The human characters in the film were generated with AI. But Genvid hired voice actors to do a couple of the roles, Navok said.

Navok said, “Most of the voice models just still suck. This is really interesting because the 11labs model has been out for years, longer than animation, and it’s just farther behind. It is fascinating how the animation models are improving at a much faster pace than audio, because animation should be harder, and yet it’s the opposite.”

“We would not have been able to create this film without this platform,” Navok said. “If you look at the way the game budgets have gone for the last five years, our projects — Rival Peak, Pac-Man Community and The Walking Dead — we went and we pitched Facebook. Facebook paid us to build these products and we released them. That’s the way that our business has gone for most of the last decade. Those budgets are much smaller now, right?”

Navok said, “Overall, budgets have dropped significantly since 2021, when we signed a lot of our projects, and so we would not be able to get some of the upcoming projects if we weren’t able to reduce the budget with Gen AI. And so if you think about the discussions here, it’s not, ‘Will you replace people? It’s can you survive as a studio with the previous cost model? And the answer is probably not.”

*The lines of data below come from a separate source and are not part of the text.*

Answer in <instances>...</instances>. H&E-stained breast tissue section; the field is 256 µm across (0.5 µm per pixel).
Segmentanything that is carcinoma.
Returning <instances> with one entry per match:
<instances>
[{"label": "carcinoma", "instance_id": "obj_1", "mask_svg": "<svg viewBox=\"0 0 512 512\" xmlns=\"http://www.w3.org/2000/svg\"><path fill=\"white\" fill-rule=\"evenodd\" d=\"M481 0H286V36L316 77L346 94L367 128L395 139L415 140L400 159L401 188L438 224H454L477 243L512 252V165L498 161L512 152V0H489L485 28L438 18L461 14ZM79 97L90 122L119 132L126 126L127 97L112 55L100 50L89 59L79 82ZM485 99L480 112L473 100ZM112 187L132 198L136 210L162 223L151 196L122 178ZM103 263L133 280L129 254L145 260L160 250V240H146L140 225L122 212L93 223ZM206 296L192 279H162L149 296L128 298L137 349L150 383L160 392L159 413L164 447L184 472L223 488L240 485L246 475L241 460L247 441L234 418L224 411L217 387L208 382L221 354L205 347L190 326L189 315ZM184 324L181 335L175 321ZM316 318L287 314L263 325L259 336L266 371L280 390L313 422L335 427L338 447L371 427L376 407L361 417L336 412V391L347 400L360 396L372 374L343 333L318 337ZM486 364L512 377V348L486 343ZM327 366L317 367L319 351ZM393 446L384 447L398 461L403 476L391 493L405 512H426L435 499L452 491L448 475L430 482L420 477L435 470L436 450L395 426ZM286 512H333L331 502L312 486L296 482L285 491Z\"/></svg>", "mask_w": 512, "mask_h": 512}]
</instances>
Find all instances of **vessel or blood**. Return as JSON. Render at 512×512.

Facing the reality of the controversy

The Seeker is about how to maintain our humanity. Source: Genvid

As for the controversy, Navok said, “I know there is a big controversy right now about the inclusion of generative AI in games, but the way that I look at it is the time it takes to produce games and the cost of games are not matching with the revenue that’s being generated, which is resulting in a lot of studio closures and layoffs. And we have to be realistic as people running game businesses.”

If it’s costing companies tens of millions of dollars to make games and three to four years to do motion capture, cinematics, room lighting and everything else, then the process is broken. Lots of games take two years or more to get done.

“I think it’s really important for the industry to understand that for us to compete with worldwide players — Chinese developers can sell on Steam and on the app stores at the same prices that we sell at — but have a fraction of the cost and have way more game developers,” Navok said. “In order for us to start to compete with those worldwide costs, we need to be able to manage game productions much more efficiently, and I think that tools like this that will help us generate characters and assets quickly — even if we have artists still doing the prompting, still adjusting animation, still doing the sculpting — is just going to make game development so much better.”

If this tool enables teams to create character models quickly and then put them environments and work with models, then it can help Genvid be competitive on costs with its overseas rivals.

“What’s happening with manufacturing is happening for white-collar jobs in the United Statestes right now,” he said. “Tools like this will help us generate assets quickly. It’s going to make game development so much better.”

Given the conversations around GenAI, Navok said, “The majority of people who are complaining or concerned about the AI trend tend to be artists, not management. And I speak to CEOs all the time, literally every day. Some of the biggest CEOs in the game industry. Everybody believes that this is the future, and most of them are doubling down on these tools for games going forward. I don’t know a single company that isn’t using Claude or Anthropic or ChatGPT tools for doing coding,” Navok said.

Big Hollywood studios are being careful with AI, as they’re not allowing their people to work with AI tools in the company studios. There is a lot of litigation around the use of the tools.